§ **Exercise**
Rewrite the lines below, replacing "chart" with "graph" and leaving everything else unchanged. Omit the pictures.
[Start of Attachment]
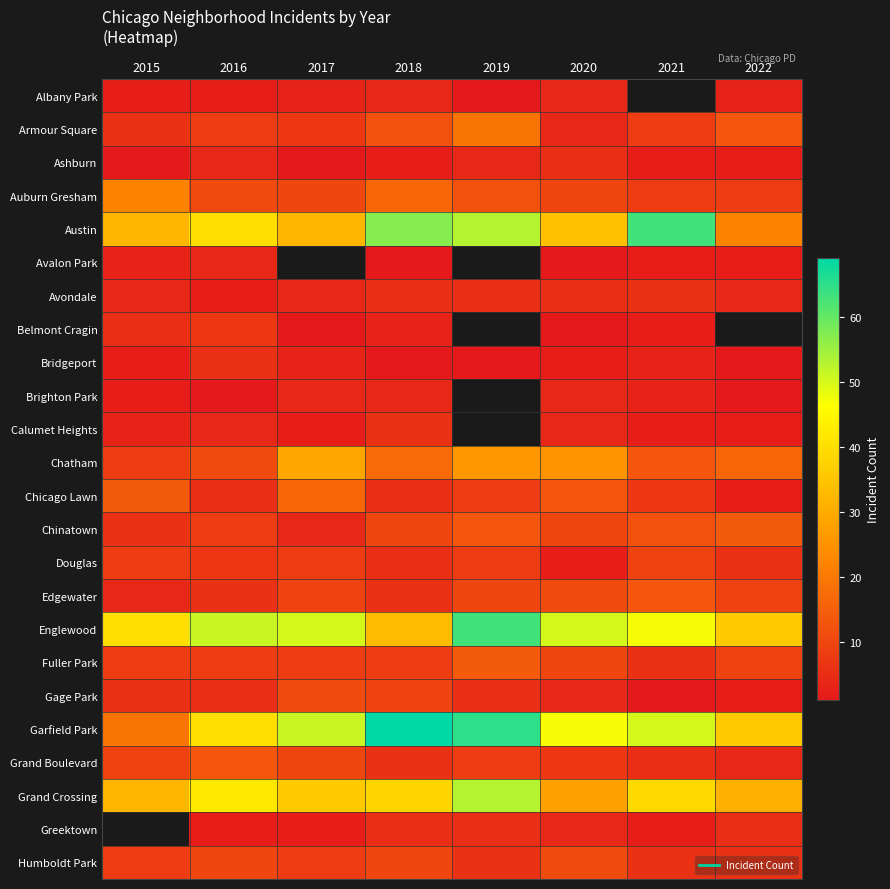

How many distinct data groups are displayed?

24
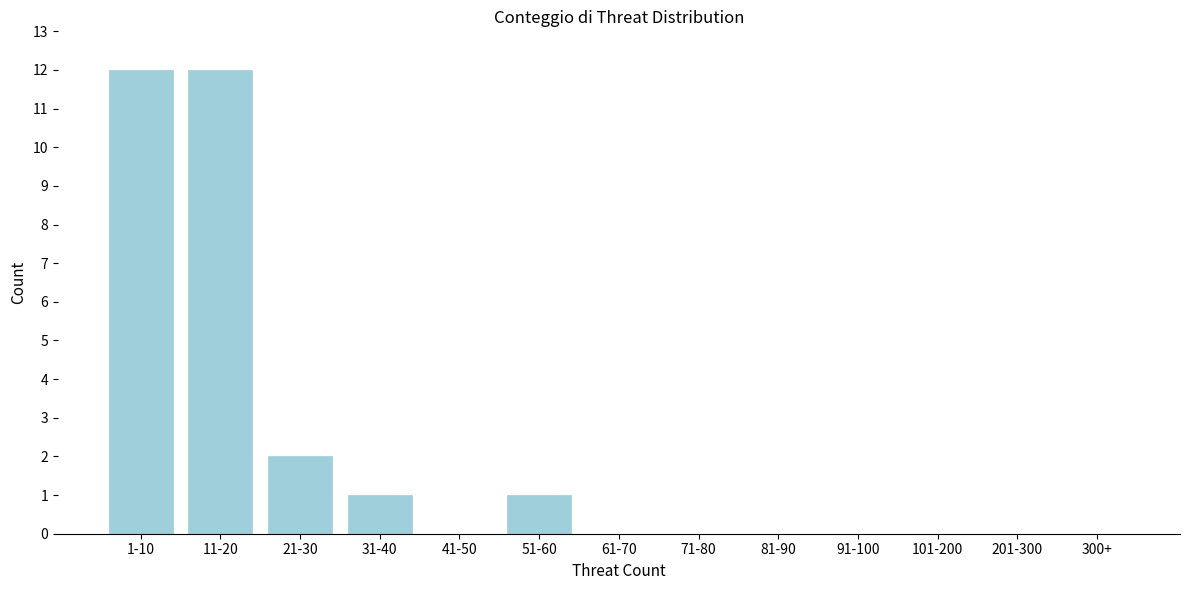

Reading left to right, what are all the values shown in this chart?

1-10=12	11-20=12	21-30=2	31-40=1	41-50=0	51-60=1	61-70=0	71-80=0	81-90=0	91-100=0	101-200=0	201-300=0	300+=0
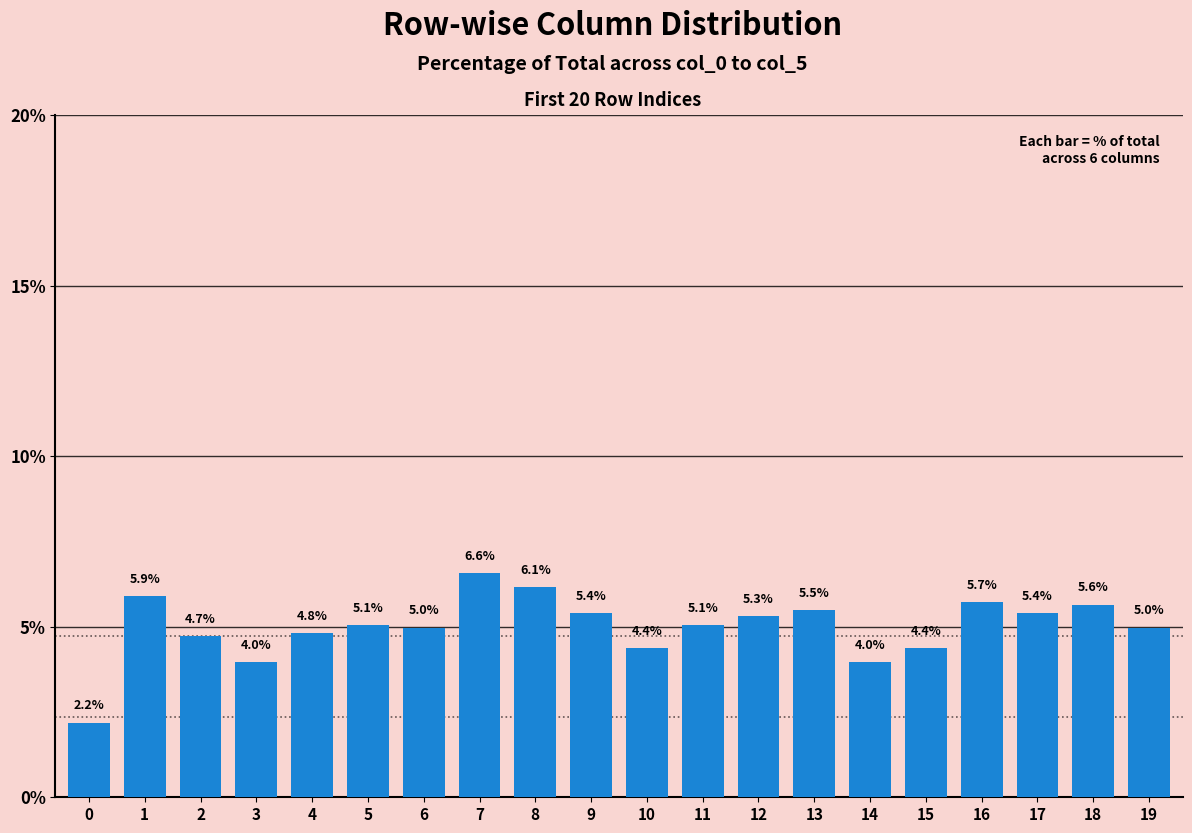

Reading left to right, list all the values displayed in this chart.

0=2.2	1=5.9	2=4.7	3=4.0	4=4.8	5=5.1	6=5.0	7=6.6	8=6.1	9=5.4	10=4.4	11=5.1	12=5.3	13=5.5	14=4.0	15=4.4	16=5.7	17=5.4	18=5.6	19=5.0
[End of Attachment]
§ **Result of the exercise**
How many distinct data groups are displayed?

24

Reading left to right, what are all the values shown in this graph?

1-10=12	11-20=12	21-30=2	31-40=1	41-50=0	51-60=1	61-70=0	71-80=0	81-90=0	91-100=0	101-200=0	201-300=0	300+=0

Reading left to right, list all the values displayed in this graph.

0=2.2	1=5.9	2=4.7	3=4.0	4=4.8	5=5.1	6=5.0	7=6.6	8=6.1	9=5.4	10=4.4	11=5.1	12=5.3	13=5.5	14=4.0	15=4.4	16=5.7	17=5.4	18=5.6	19=5.0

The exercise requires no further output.